この実験的な機能を有効にするには、バージョンv2.26.0以上が必要であり、引数に--enable-feature=exemplar-storageを追加する必要があります。
Protobufフォーマット
Prometheusの以前のバージョンでは、現在のテキストベースのフォーマットに加えて、Protocol Buffers(Protobuf)に基づいた公開フォーマットをサポートしていました。

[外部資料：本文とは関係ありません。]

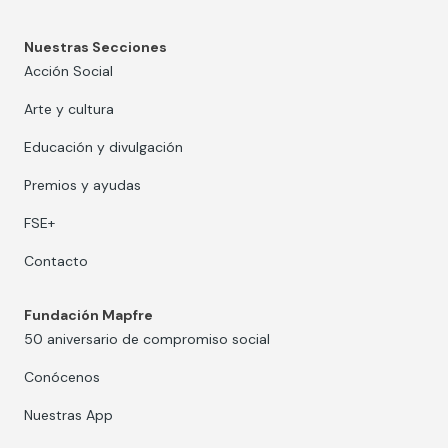
Nuestras Secciones
Acción Social
Arte y cultura
Educación y divulgación
Premios y ayudas
FSE+
Contacto
Fundación Mapfre
50 aniversario de compromiso social
Conócenos
Nuestras App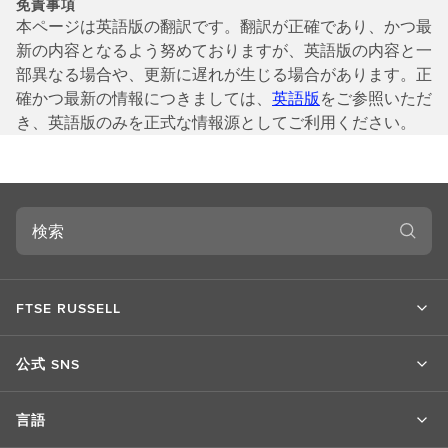
免責事項
本ページは英語版の翻訳です。翻訳が正確であり、かつ最
新の内容となるよう努めておりますが、英語版の内容と一
部異なる場合や、更新に遅れが生じる場合があります。正
確かつ最新の情報につきましては、
英語版
をご参照いただ
き、英語版のみを正式な情報源としてご利用ください。
検
索
FTSE RUSSELL
公式 SNS
言語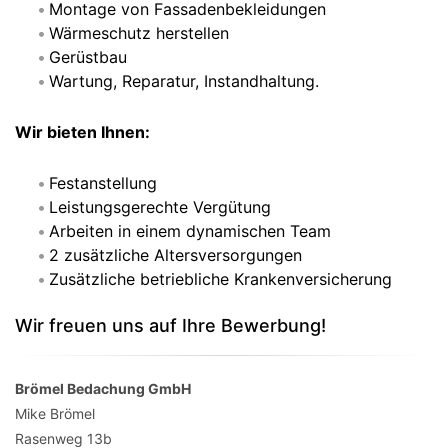
Montage von Fassadenbekleidungen
Wärmeschutz herstellen
Gerüstbau
Wartung, Reparatur, Instandhaltung.
Wir bieten Ihnen:
Festanstellung
Leistungsgerechte Vergütung
Arbeiten in einem dynamischen Team
2 zusätzliche Altersversorgungen
Zusätzliche betriebliche Krankenversicherung
Wir freuen uns auf Ihre Bewerbung!
Brömel Bedachung GmbH
Mike Brömel
Rasenweg 13b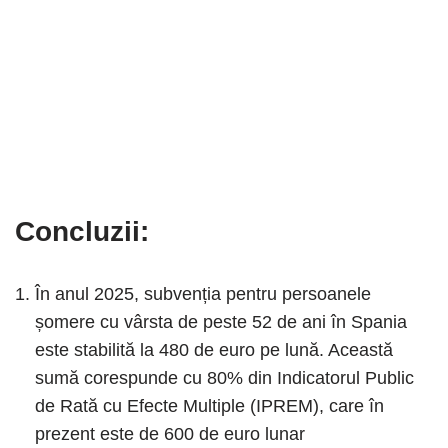
Concluzii:
În anul 2025, subvenția pentru persoanele
șomere cu vârsta de peste 52 de ani în Spania
este stabilită la 480 de euro pe lună. Această
sumă corespunde cu 80% din Indicatorul Public
de Rată cu Efecte Multiple (IPREM), care în
prezent este de 600 de euro lunar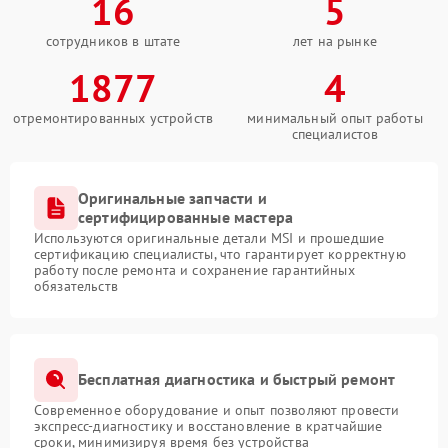
16
5
сотрудников в штате
лет на рынке
1877
4
отремонтированных устройств
минимальный опыт работы
специалистов
Оригинальные запчасти и
сертифицированные мастера
Используются оригинальные детали MSI и прошедшие
сертификацию специалисты, что гарантирует корректную
работу после ремонта и сохранение гарантийных
обязательств
Бесплатная диагностика и быстрый ремонт
Современное оборудование и опыт позволяют провести
экспресс-диагностику и восстановление в кратчайшие
сроки, минимизируя время без устройства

Prometheus 2.0では、Protobufフォーマットは非推奨とマークされ、Prometheusはその公開フォーマットからのサンプルの取り込みを停止しました。
しかし、PrometheusにはProtobufフォーマットが最も現実的な選択肢と見なされた新しい実験的機能が追加されました。これにより、Prometheusは再びProtocol Buffersを受け入れるようになりました。
以下は、有効にするとPrometheusがProtobuf公開フォーマットを優先するように設定される実験的機能のリストです。
| フィーチャーフラグ | 導入されたバージョン |
|---|---|
| native-histograms | 2.40.0 |
| created-timestamp-zero-ingestion | 2.50.0 |
過去のバージョン
過去のフォーマットバージョンに関する詳細は、レガシーのクライアントデータ公開フォーマットドキュメントを参照してください。
ネイティブヒストグラムの最新拡張機能を含む、元のProtobufフォーマットの現在のバージョンは、prometheus/client_modelリポジトリで管理されています。